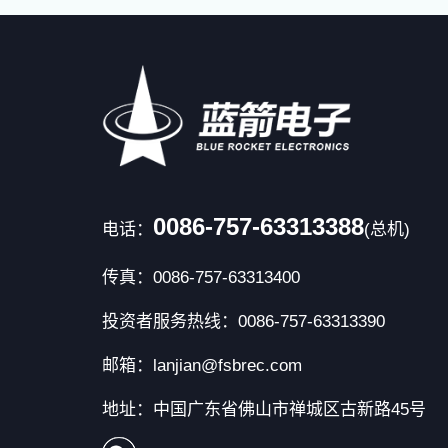
0086-757-63313388
电话：
(总机)
传真：0086-757-63313400
投资者服务热线：0086-757-63313390
邮箱：lanjian@fsbrec.com
地址：中国广东省佛山市禅城区古新路45号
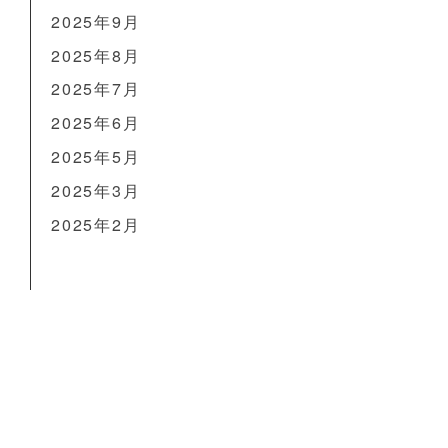
2025年9月
2025年8月
2025年7月
2025年6月
2025年5月
2025年3月
2025年2月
-=-=-
■ Work item
Copy the text from every row above character for character, leaving out the pictures.

■ Exercise output
0086-757-63313388
电话：
(总机)
传真：0086-757-63313400
投资者服务热线：0086-757-63313390
邮箱：lanjian@fsbrec.com
地址：中国广东省佛山市禅城区古新路45号
2025年9月
2025年8月
2025年7月
2025年6月
2025年5月
2025年3月
2025年2月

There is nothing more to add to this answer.